5. The learned Counsel for the Respondent made reference to Himmun v. Fauji AIR 1921 Lah 6 wherein it was observed that a decree could be altered by review on appeal or revision but either Section 148 or 151 could not be utilised for the purpose of altering the decree. The observations were made in the facts and circumstance of that case which are distinguishable. In my view, he cannot derive any benefit-from the said observations.

6. After taking into consideration all the aforesaid facts and circumstances I am of the opinion that the Court had the power to extend time u/s 148 of the Code.

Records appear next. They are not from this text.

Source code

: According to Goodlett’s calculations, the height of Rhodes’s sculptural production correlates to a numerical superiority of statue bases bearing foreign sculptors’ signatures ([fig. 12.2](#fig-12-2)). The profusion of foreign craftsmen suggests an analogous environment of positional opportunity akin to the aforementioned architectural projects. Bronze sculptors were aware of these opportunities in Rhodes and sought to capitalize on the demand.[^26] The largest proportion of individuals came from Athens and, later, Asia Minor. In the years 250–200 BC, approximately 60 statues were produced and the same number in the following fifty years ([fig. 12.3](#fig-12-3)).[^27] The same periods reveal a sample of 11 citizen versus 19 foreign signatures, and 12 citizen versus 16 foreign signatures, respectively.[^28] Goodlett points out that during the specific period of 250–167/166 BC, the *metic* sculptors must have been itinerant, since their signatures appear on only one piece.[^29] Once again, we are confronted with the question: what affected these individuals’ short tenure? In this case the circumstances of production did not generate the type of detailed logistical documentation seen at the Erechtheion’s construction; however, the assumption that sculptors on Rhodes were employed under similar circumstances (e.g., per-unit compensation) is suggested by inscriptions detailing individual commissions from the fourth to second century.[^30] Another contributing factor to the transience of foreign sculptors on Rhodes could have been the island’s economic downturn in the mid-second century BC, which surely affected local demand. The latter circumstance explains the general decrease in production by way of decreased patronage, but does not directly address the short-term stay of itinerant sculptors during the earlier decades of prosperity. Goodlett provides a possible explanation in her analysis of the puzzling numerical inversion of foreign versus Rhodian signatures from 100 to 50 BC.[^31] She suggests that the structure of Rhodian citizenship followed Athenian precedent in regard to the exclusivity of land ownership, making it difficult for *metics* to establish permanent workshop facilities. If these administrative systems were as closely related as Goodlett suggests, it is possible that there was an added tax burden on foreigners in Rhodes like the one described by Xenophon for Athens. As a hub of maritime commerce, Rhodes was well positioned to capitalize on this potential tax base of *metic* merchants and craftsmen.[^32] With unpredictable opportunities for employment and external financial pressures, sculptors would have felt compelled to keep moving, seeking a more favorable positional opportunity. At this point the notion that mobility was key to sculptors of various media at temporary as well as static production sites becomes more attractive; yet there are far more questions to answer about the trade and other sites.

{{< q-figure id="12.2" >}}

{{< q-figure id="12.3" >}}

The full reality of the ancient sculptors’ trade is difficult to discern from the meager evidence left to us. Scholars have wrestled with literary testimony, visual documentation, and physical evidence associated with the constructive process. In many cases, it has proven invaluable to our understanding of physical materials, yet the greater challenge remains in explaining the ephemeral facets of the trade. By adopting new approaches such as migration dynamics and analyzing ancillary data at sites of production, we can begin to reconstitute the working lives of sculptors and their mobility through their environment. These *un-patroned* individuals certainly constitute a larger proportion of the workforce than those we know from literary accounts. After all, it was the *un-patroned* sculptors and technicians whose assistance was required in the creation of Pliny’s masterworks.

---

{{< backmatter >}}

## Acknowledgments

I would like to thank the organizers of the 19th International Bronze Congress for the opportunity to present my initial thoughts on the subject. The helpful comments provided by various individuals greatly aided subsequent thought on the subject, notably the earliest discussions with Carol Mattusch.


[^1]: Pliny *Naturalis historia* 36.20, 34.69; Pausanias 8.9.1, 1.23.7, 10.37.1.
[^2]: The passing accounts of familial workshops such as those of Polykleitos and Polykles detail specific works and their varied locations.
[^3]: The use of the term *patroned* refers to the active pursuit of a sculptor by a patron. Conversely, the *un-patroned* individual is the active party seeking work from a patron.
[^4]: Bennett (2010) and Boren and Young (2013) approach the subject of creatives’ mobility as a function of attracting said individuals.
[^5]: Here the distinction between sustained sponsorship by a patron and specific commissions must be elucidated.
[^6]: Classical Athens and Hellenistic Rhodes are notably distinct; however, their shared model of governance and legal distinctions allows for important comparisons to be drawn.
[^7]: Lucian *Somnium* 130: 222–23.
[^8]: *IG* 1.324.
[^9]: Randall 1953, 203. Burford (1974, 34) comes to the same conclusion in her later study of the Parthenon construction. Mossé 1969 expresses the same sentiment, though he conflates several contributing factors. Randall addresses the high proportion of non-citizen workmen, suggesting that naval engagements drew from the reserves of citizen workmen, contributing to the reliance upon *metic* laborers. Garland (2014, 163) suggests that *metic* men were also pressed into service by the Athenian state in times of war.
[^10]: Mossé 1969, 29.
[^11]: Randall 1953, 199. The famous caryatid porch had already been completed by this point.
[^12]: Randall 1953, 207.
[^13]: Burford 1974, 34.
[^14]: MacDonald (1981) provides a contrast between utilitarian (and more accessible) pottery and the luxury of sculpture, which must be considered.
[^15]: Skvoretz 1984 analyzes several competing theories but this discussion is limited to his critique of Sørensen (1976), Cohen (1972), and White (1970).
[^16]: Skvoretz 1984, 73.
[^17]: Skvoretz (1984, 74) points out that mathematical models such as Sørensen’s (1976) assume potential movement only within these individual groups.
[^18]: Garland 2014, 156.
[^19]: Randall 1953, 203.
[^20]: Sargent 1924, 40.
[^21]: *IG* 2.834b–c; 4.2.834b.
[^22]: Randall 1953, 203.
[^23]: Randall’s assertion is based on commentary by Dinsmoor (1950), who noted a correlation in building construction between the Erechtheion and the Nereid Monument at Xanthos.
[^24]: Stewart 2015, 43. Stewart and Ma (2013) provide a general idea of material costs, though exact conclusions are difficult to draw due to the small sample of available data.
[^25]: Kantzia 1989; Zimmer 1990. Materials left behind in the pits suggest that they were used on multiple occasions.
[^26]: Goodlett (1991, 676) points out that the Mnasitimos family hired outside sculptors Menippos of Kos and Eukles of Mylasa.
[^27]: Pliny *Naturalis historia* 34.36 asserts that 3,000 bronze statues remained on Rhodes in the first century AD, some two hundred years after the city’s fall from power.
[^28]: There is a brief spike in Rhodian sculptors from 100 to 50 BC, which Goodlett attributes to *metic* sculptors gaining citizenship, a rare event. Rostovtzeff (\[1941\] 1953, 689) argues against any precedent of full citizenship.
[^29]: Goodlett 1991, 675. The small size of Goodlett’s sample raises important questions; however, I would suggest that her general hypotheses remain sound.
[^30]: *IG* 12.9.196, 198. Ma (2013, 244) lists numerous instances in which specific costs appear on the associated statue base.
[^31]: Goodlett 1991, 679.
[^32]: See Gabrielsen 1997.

7. Now the question that arises for determination is whether the time should be extended u/s 148 or not in the present case. I have been informed that one of the witnesses who is to be examined is at present employed outside the country and it will take some time to secure his presence. Mr. Goyal has, however, given an undertaking that the Department shall close its case by 30th April, 1985. Mr. Jain, counsel for the Respondent, states that he shall take at the most one month for producing his evidence. Thus the evidence of the parties should conclude by the end of May, 1985. Thereafter the enquiry officer will require some time to complete the report. Mr. Goyal has further given an undertaking that the report shall be completed by the enquiry officer within 15 days after the Respondent concludes his evidence. In case he concludes the evidence within a shorter period than one month. It is expected from the enquiry officer to give the report within 15 days after the conclusion of the evidence. Mr. Goyal has made an oral request that the period be further extended for completion of the enquiry up to 15th June, 1985. Section 148 provides that where any period is fixed or granted by the Court for doing of any act prescribed, the Court may in its discretion from time to time enlarge such period even though the period originally fixed or granted may have expired. It is well settled that the power given to the Court u/s 148 is discretionary and is given for the purpose of securing the ends of justice in case of necessity (see Shri Joydhayan v. Babu Ram and Ors. CA 94/72 decided on 23-11-82, decided by the Supreme Court. After taking into consideration the facts and circumstances of the case and in order to avoid further litigation between the parties I extend the time up to 15th June, 1985. However, I hope that the enquiry will be completed prior to that date and in any case no further extension will be sought by the Petitioner.

8. For the aforesaid reasons I accept the revision petition and grant extension to the Petitioner up to 15th June, 1985. I, however, leave the parties to bear their own costs.